Their work documenting in photographs and stories the world of death row inmates at the Ellis unit was published in the 1980 book “Death Row.” Their latest book, “In This Timeless Time: Living and Dying on Death Row in America,” which has just been published by University of North Carolina Press in association with the Center of Documentary Studies at Duke University, continues and expands on the stories in “Death Row.”

Back in 1979, inmates and guards at Ellis, having read some of Jackson’s earlier work, considered him a trustworthy figure and were comfortable conversing with him.

Jackson and Christian even became part of the culture, as many inmates began to rate one another according to who was interviewed the longest.

Christian believes that the fact that she and Jackson were married authenticated them and had an impact on the willingness of prisoners to accept them.

“Whether people trust you or not is extremely important,” she says, “and for whatever reason, the men thought we would tell our own story of their lives and not just repeat what they referred to as ‘the Man’s story.’”

Christian first was led to her studies of prison culture as a religious educational mission. She taught catechism in a prison for young violent offenders while in college. After college, she joined a religious order for almost eight years.

When she came to UB and married Jackson, she joined him in work at an Arkansas prison, where she taught and conducted interviews in its women’s unit. She was struck by some of the similarities in convent and prison culture, and was interested in both documenting the reality of death row and exploring the religious elements in views on violence. The courses she teaches on the Bible as literature; heaven, hell and judgment; mythology; and documentary film always look to these issues, she says.

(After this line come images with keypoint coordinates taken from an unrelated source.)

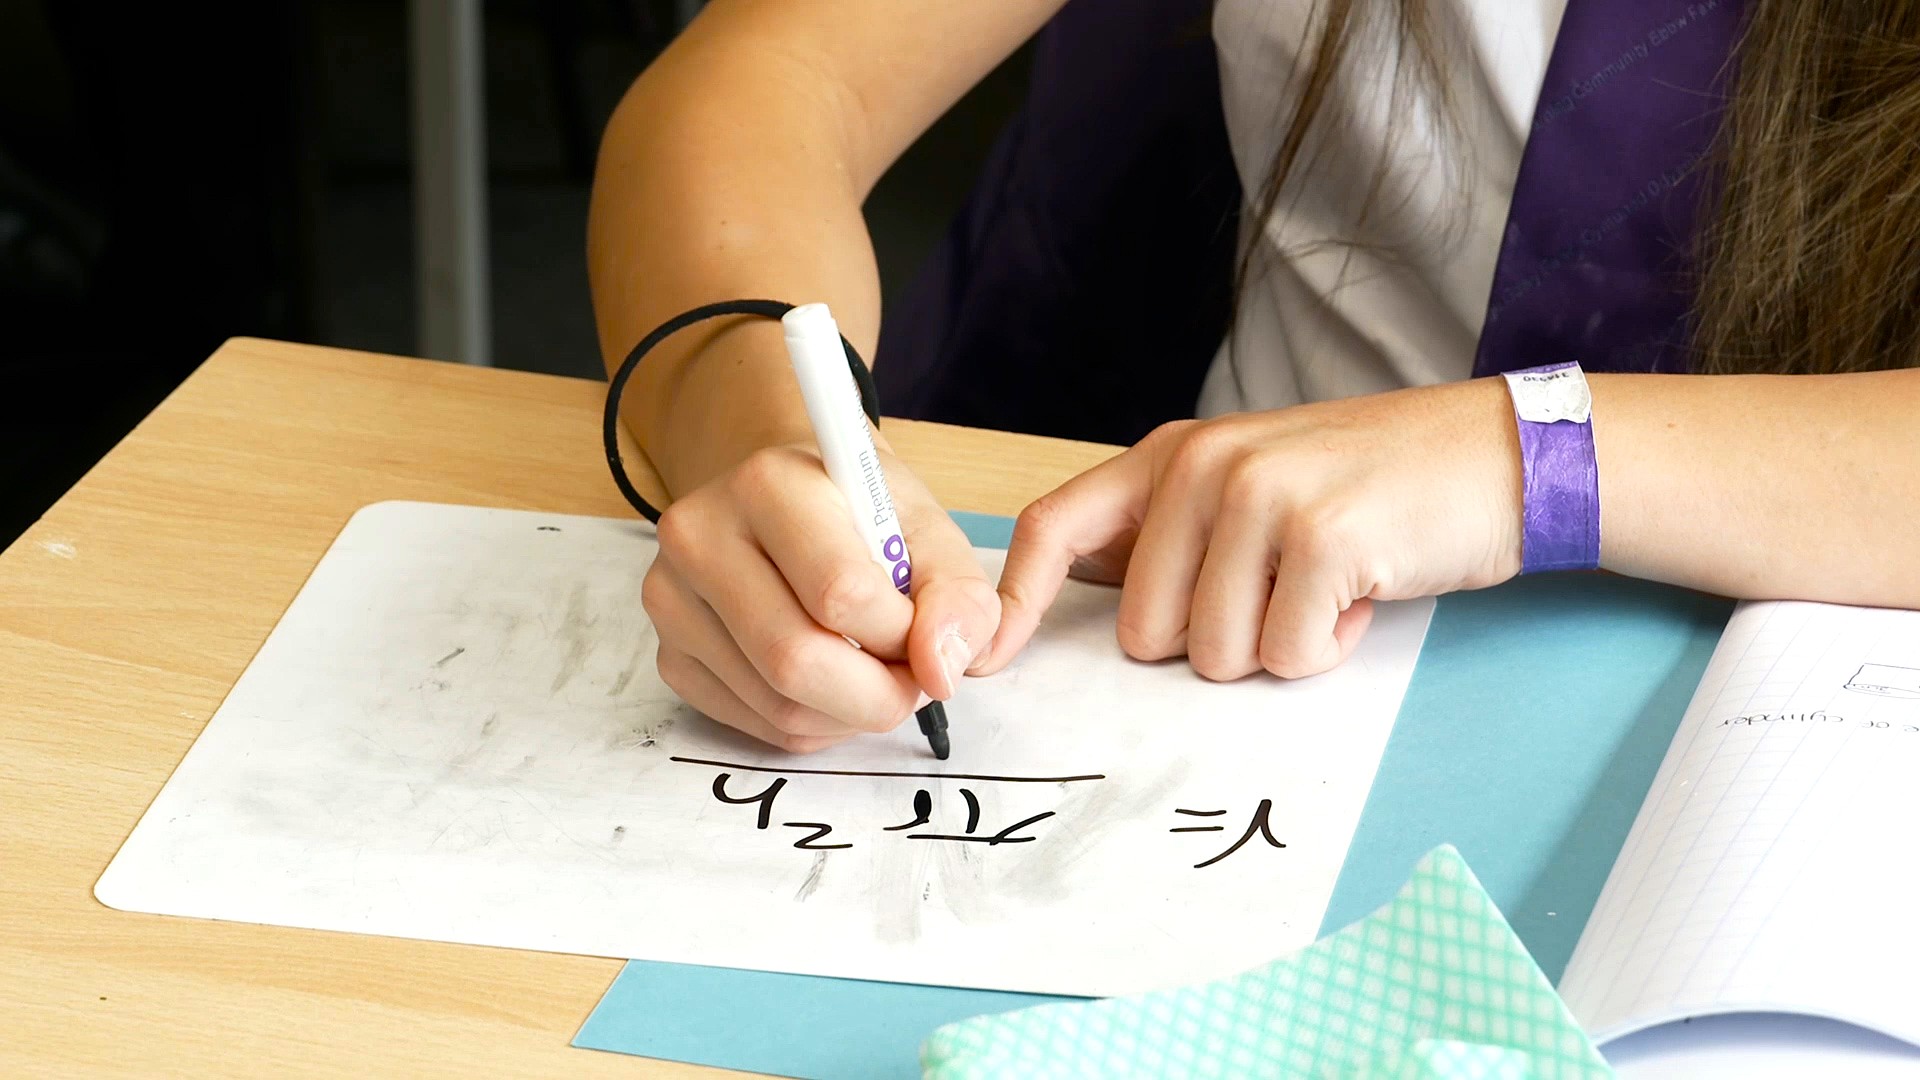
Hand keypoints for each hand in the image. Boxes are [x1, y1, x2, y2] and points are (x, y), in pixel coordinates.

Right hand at [644, 442, 1000, 751]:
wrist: (786, 499)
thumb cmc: (857, 510)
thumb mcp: (925, 527)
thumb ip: (957, 594)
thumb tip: (942, 670)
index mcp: (767, 485)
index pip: (841, 594)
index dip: (903, 634)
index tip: (925, 628)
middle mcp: (700, 537)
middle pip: (797, 661)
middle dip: (879, 693)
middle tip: (913, 679)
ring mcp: (672, 601)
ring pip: (780, 708)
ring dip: (852, 714)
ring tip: (875, 672)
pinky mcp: (671, 656)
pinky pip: (758, 726)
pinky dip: (815, 724)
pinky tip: (832, 682)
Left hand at [977, 379, 1522, 680]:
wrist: (1492, 455)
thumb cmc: (1365, 486)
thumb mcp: (1247, 487)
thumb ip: (1164, 536)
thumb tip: (1067, 595)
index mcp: (1169, 456)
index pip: (1052, 526)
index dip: (1011, 602)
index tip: (986, 662)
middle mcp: (1202, 467)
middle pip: (1141, 633)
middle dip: (1210, 642)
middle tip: (1278, 589)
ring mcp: (1260, 498)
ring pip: (1212, 655)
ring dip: (1273, 647)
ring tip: (1322, 583)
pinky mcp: (1321, 539)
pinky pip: (1285, 655)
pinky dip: (1327, 647)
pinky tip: (1359, 591)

Jackson and Christian’s work in this field has garnered critical acclaim. Their 1979 documentary “Death Row,” for instance, was used by former French President Francois Mitterrand during his campaign in the 1980s to rid France of the death penalty. It also has been used by Amnesty International to make a similar point. It has been broadcast by public television stations in the U.S., France and Germany, and exhibited at the Museum of Modern Art and other institutions.

Brent Bullock Jr., one of the investigators involved in the notorious Gary Gilmore case in Provo, Utah, saw the film at its Texas premiere. Bullock told Jackson and Christian that he had witnessed Gilmore’s execution in 1977 and was happy to do so until he saw their film, which upset him and changed his opinion of the conditions death row prisoners are forced to endure.

“He told us that our film upset him far more than seeing an actual execution,” says Jackson, “because he said that there is no excuse for doing that to human beings.”

With the publication of “In This Timeless Time,” the authors already are hard at work on their next books.

Jackson is preparing a book of photographs of Texas and Arkansas prisons called “Inside the Wire” for release in April 2013 by Texas University Press, as well as a book of his landscape, portrait and prison photographs that will serve as the catalog for a retrospective planned for next spring at Buffalo’s Burchfield Penny Art Center.

Christian, who has published extensively on issues of violence, is finishing a book of essays on these issues titled “The Priesthood of Death.”